Hi George,
I don't really know about historical numbers :(
I forward your message to the Analytics mailing list to get some more help :)
Cheers
Joseph

---------- Forwarded message ----------
From: George Gkotsis <gkotsis@gmail.com>
Date: Mon, Sep 14, 2015 at 2:36 PM
Subject: corrupted and missing log files
To: kleduc@wikimedia.org, aotto@wikimedia.org, mforns@wikimedia.org, joal@wikimedia.org


Greetings Wikimedia Analytics team!

First, thanks for your amazing work! Your work has amazing impact to everyone, including researchers like me.

My name is George Gkotsis and I am a post-doctoral research fellow for King's College London. I have recently finished downloading the massive weblog files dataset and I am trying to "tame" the beast. As part of this process, I am reading all .gz files that concern WIkimedia page visits (downloaded from http://dumps.wikimedia.org/other/pagecounts-raw/*).

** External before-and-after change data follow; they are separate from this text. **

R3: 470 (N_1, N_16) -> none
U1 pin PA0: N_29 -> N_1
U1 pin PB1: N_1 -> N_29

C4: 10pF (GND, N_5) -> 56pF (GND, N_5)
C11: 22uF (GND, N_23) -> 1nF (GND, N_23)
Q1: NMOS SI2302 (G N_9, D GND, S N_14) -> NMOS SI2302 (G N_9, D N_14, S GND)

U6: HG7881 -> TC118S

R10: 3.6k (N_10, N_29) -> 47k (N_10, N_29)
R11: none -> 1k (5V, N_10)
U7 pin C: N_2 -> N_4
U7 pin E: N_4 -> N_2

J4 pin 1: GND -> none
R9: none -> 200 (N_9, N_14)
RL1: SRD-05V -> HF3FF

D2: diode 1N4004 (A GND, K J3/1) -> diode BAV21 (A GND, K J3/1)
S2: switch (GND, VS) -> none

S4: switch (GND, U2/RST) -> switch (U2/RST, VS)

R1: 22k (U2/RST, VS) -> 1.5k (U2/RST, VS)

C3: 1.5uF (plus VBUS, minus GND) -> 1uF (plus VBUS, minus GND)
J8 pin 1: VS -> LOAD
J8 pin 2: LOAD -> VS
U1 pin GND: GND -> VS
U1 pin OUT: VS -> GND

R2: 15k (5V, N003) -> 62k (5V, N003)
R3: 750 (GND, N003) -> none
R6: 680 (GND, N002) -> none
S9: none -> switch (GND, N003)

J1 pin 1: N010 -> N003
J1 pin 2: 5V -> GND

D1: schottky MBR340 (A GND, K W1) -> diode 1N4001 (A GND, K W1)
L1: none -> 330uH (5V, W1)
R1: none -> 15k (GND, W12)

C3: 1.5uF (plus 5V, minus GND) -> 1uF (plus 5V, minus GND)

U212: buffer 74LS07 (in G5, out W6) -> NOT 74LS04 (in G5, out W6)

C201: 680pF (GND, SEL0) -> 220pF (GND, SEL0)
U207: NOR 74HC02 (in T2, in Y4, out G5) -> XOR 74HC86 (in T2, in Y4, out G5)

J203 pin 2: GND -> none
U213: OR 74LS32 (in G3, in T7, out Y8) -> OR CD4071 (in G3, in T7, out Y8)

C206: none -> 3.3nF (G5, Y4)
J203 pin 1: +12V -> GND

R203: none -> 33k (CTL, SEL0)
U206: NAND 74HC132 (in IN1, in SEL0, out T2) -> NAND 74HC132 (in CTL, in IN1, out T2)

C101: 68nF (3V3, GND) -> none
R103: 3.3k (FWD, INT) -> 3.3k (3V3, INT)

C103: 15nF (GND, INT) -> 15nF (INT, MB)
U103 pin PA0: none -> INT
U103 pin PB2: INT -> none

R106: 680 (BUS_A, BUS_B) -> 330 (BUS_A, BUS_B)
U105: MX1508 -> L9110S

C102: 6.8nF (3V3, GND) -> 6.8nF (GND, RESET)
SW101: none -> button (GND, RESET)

Unless I am mistaken, I have found cases of either missing or corrupt archives. I paste a few examples I randomly sampled below:

Missing:

Corrupted:
pagecounts-20080304-030000.gz
pagecounts-20080304-140000.gz
pagecounts-20080304-150000.gz
pagecounts-20090921-160000.gz
(the list is quite long and I haven't finished processing it, but I can give you a full log file)

Could you provide some feedback concerning the above cases?

Best regards,
George

--
/g



--
Joseph Allemandou
Data Engineer @ Wikimedia Foundation
IRC: joal